Vegetarians appear to be at a much lower risk for yet another common ailment

 A major cause of back pain may be nerves that have grown deeply into degenerating discs. A disc is a leathery cushion that separates one vertebra from another. Normally, its tough outer sheath covers a soft inner core. If the sheath deteriorates, the interior tissues can herniate outward, pushing on a nerve root or even on the spinal cord itself.

Normally, pain nerves do not enter past the outer surface of the disc. Researchers examining specimens removed at surgery found that, in patients with a history of back pain, nerves had grown into degenerated discs, following blood vessels that grow as part of the repair process.
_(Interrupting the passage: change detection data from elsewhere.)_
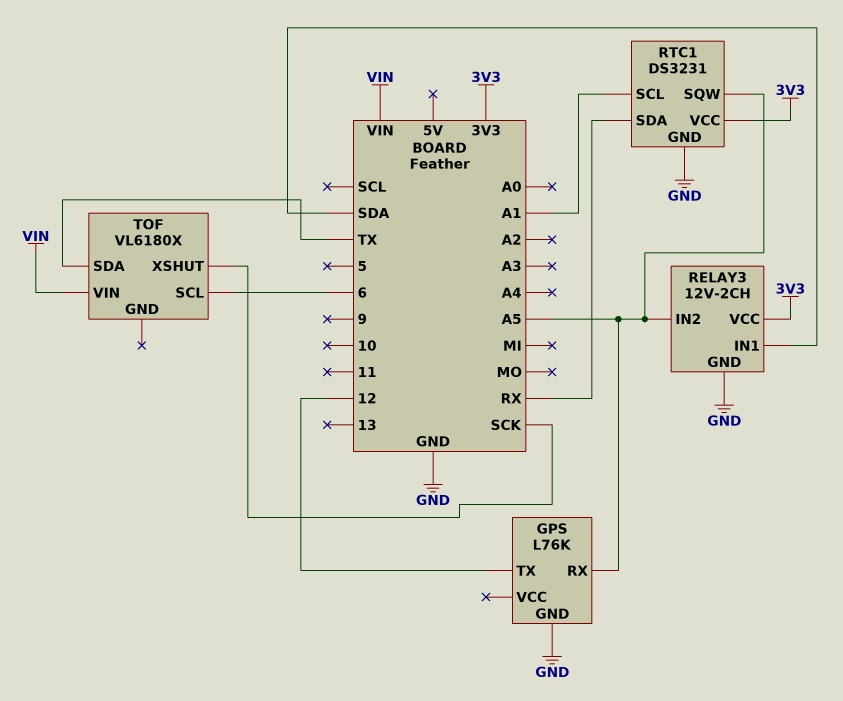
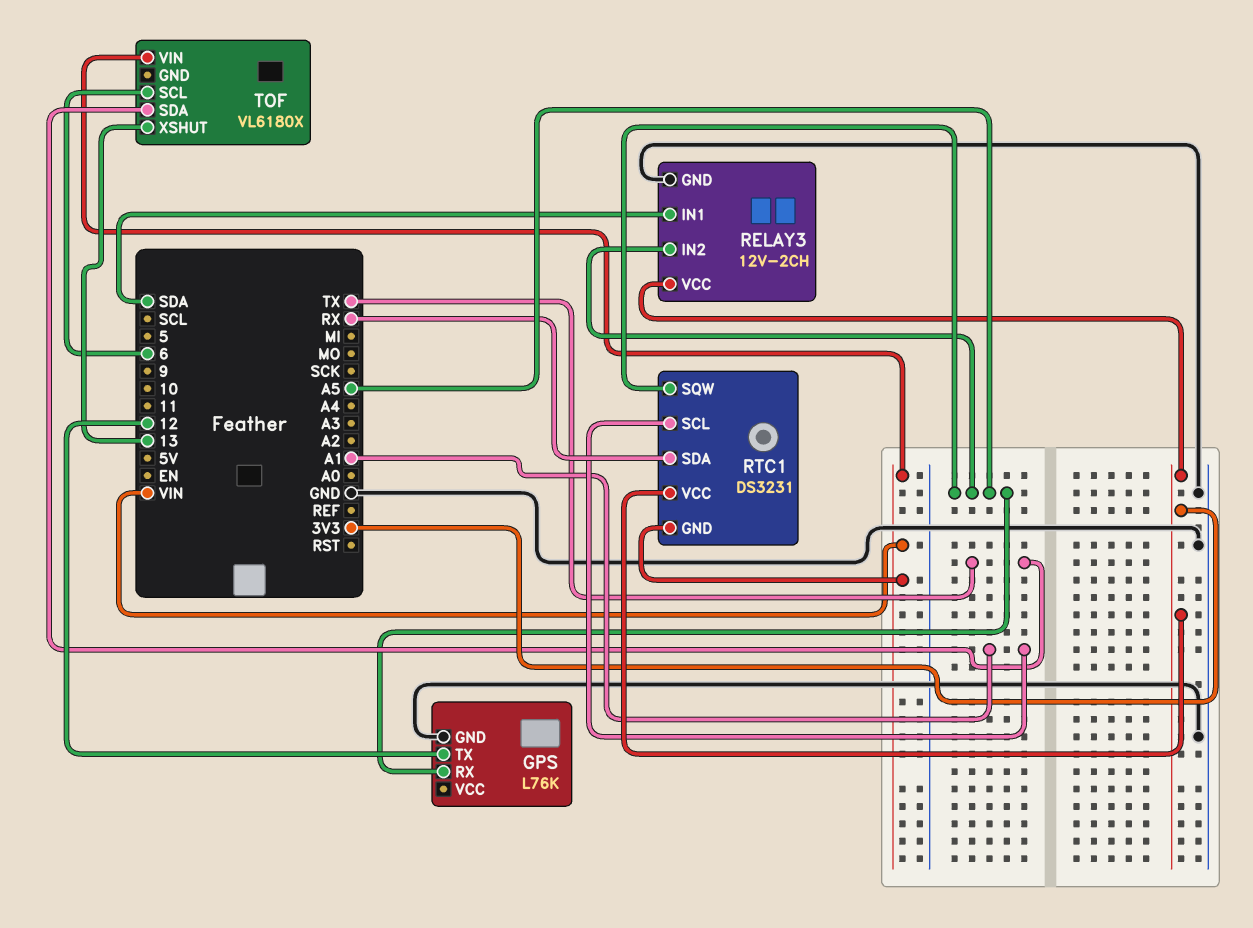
RTC1 pin GND: GND -> VIN
TOF pin XSHUT: SCK -> 13

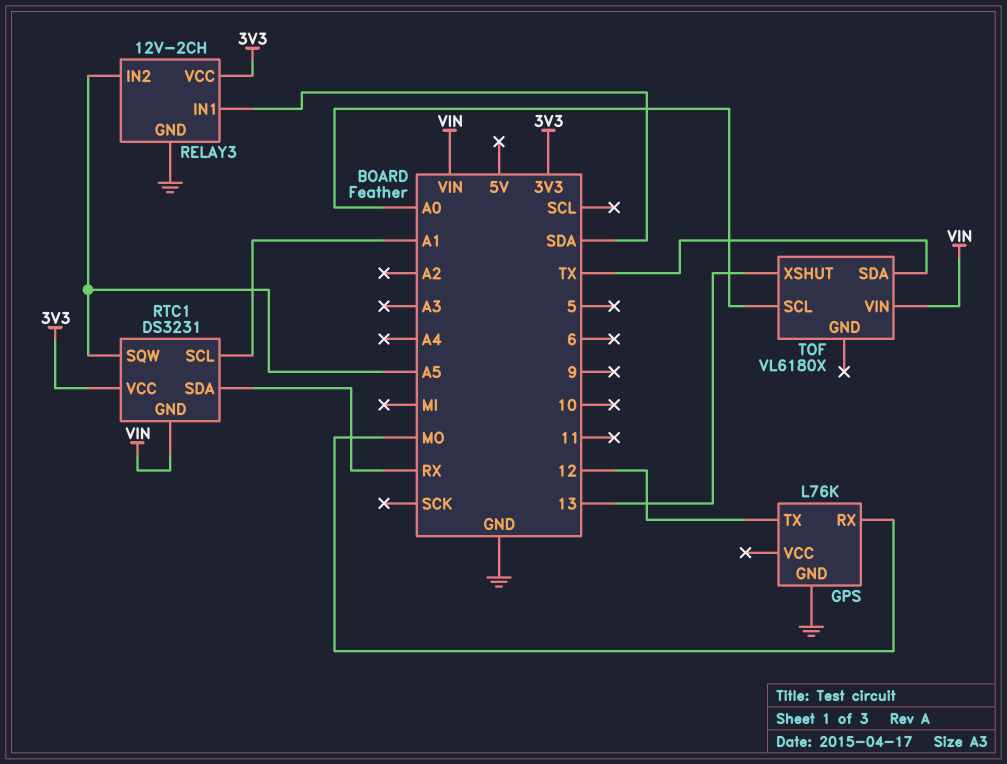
GPS pin RX: A5 -> MO
TOF pin SCL: 6 -> A0

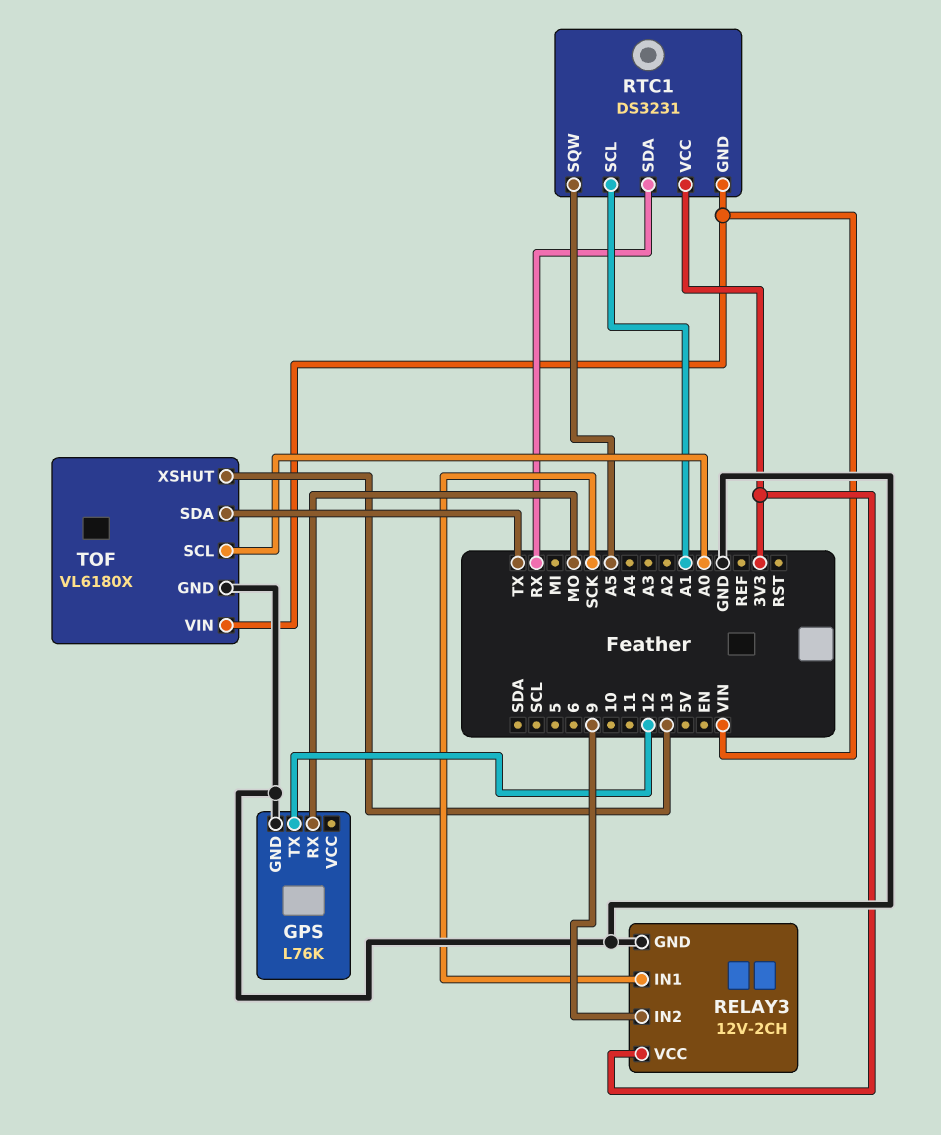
RELAY3 pin IN1: SDA -> SCK
RELAY3 pin IN2: A5 -> 9
TOF pin GND: none -> GND

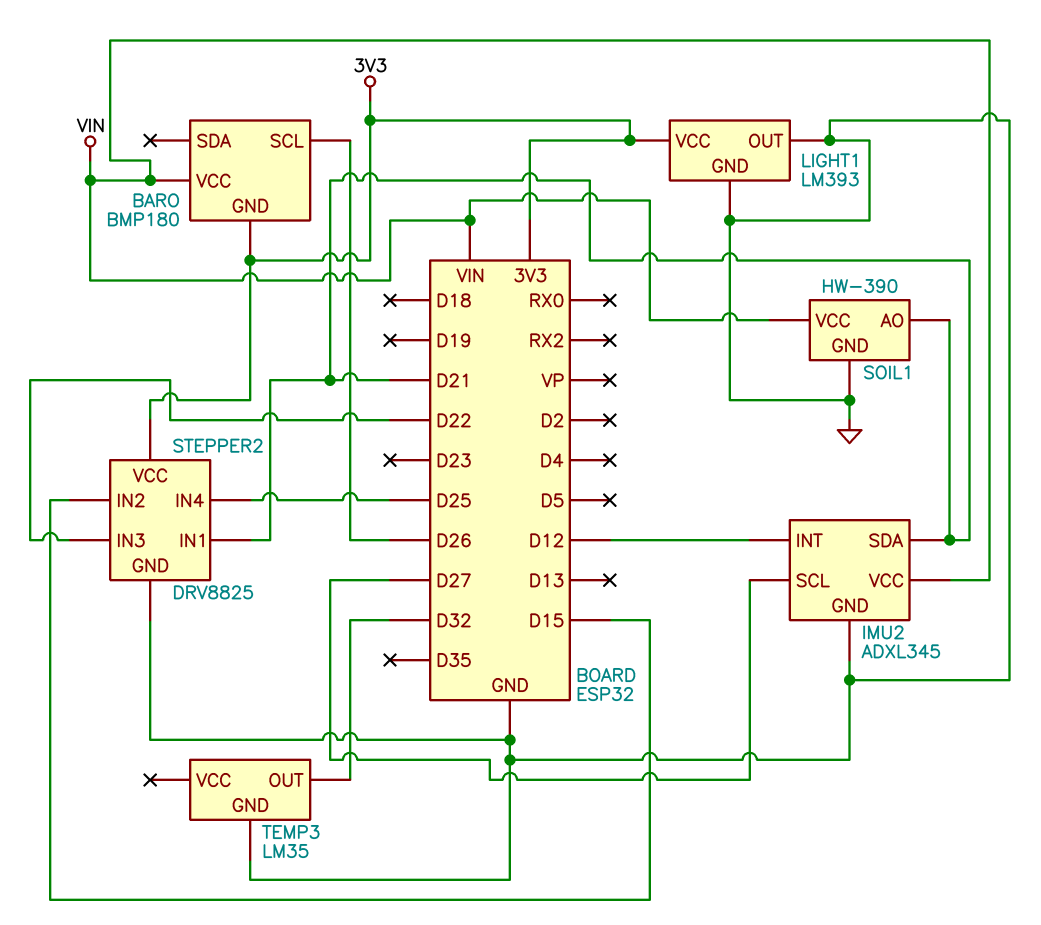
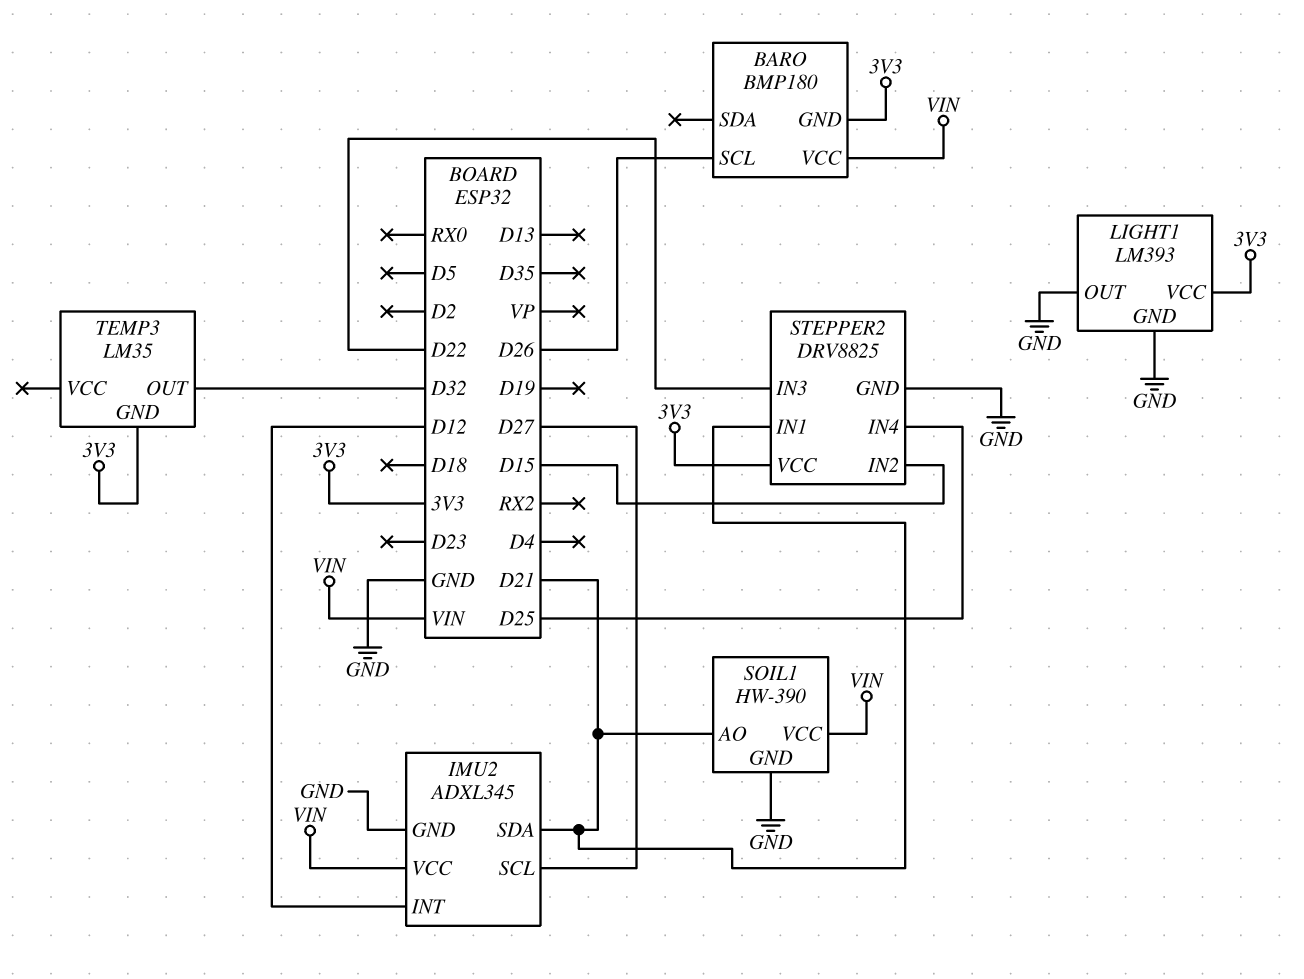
TEMP3 pin GND: GND -> 3V3

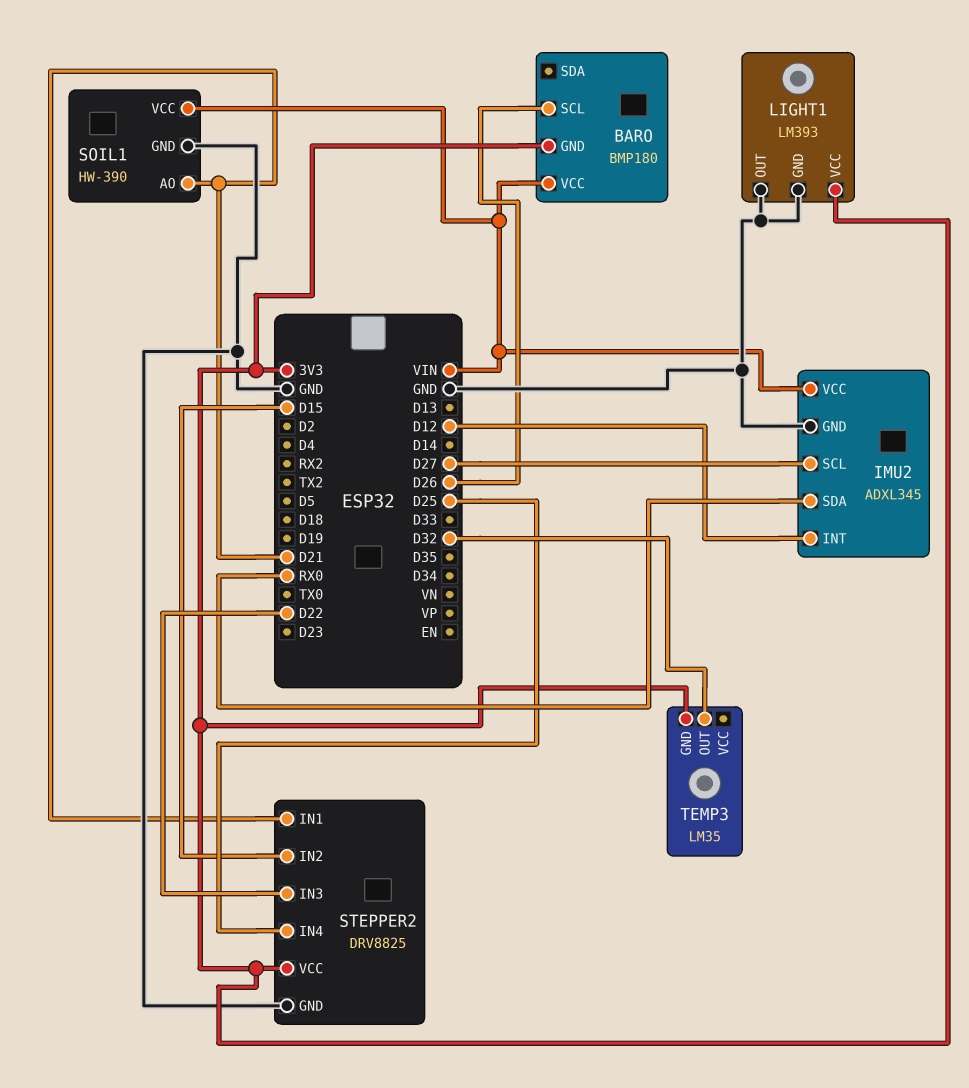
IMU2 pin SDA: D21 -> RX0

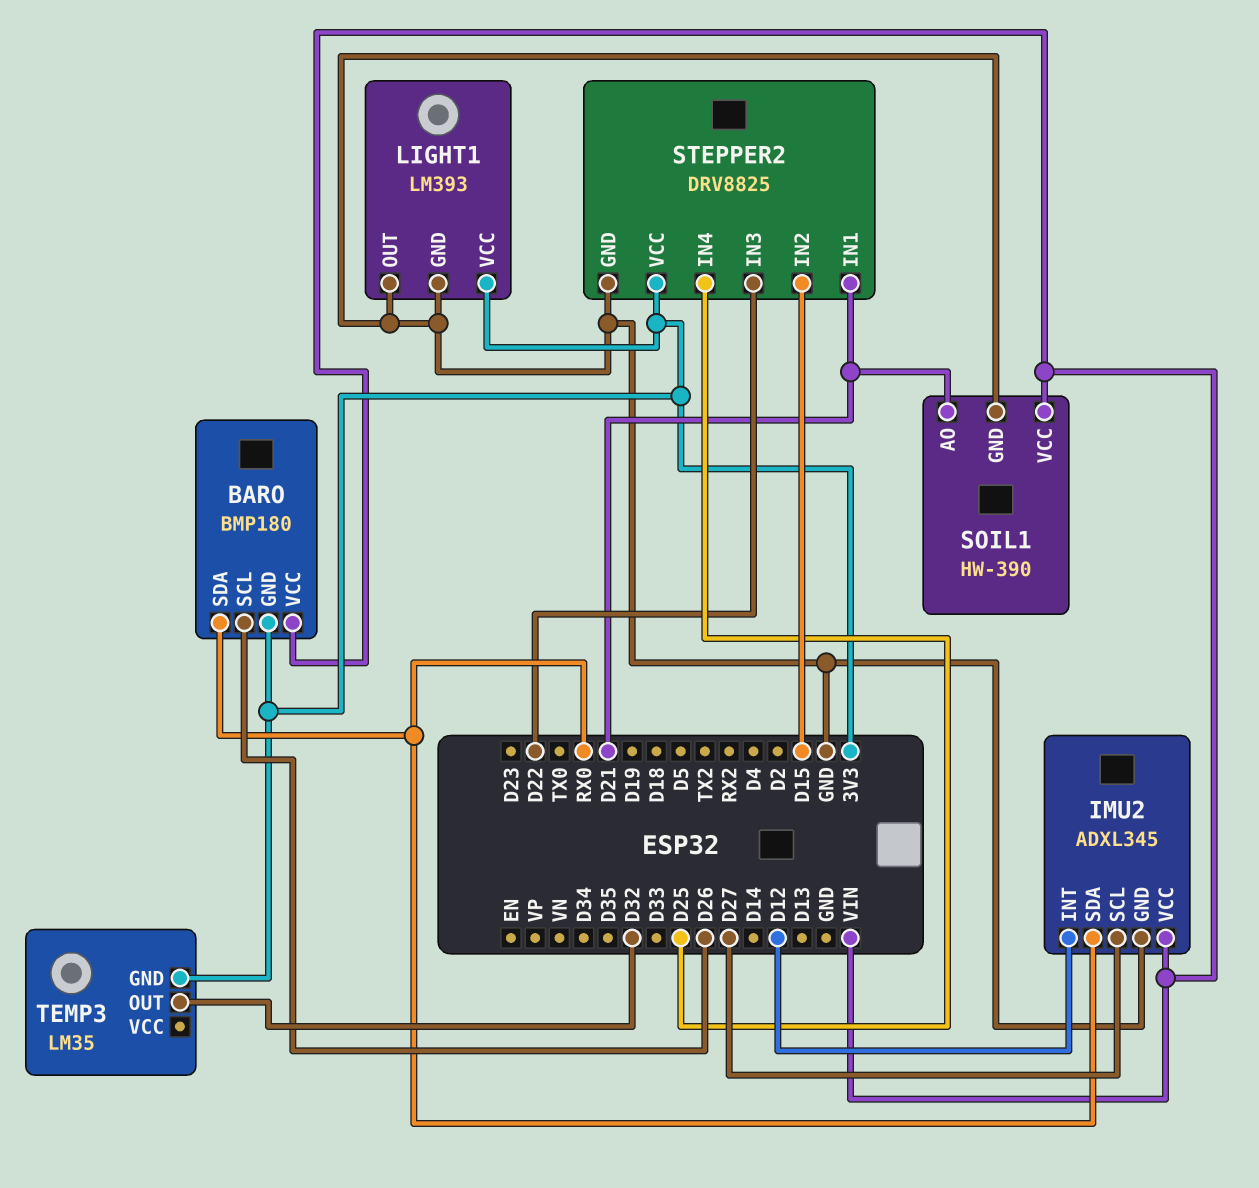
BARO pin SDA: none -> RX0

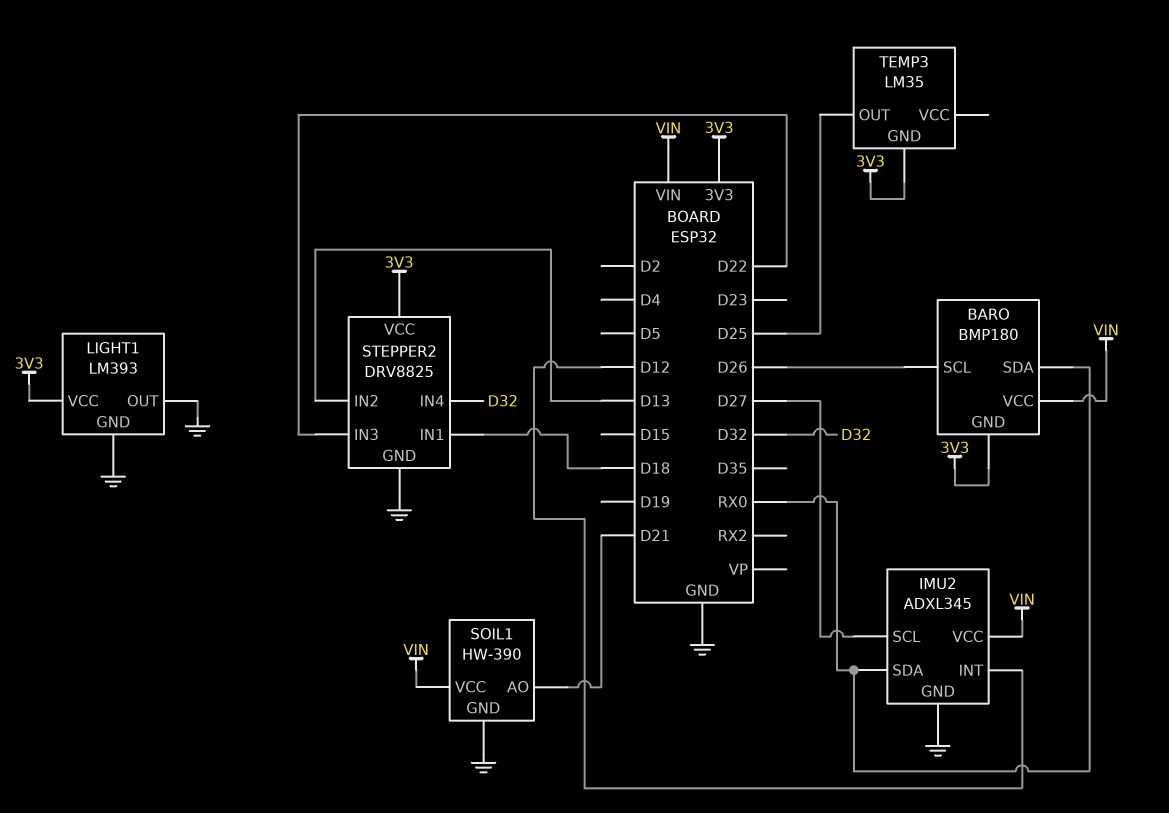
STEPPER2 pin IN1: D21 -> D18
STEPPER2 pin IN2: D15 -> D13
STEPPER2 pin IN4: D25 -> D32
TEMP3 pin OUT: D32 -> D25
What causes the degeneration in the first place? For many people, the problem is clogged arteries. The lumbar arteries that nourish the spine are among the first to develop atherosclerotic plaques. Advanced blockages are present in some people – perhaps as many as 10 per cent – by age 20. A blocked lumbar artery means that the vertebrae and discs are cut off from their normal supply line for oxygen and nutrients. They also have more difficulty repairing damage and eliminating cellular waste products that can irritate nerve endings.

In autopsy studies, people who had a history of back pain have been found to have an average of two completely blocked arteries to the lower back and at least one more that was narrowed but not yet blocked. People who had not had back pain had fewer blockages.

A low-fat, vegetarian diet along with regular exercise, avoiding smoking and reducing stress, can prevent and even reverse artery blockages elsewhere in the body. Perhaps it can also help prevent or even treat back pain.

Good Medicine, Spring 1997. Based on facts in: Kauppila LI. Can low-back pain be due to lumbar-artery disease? Lancet 1995;346:888-9.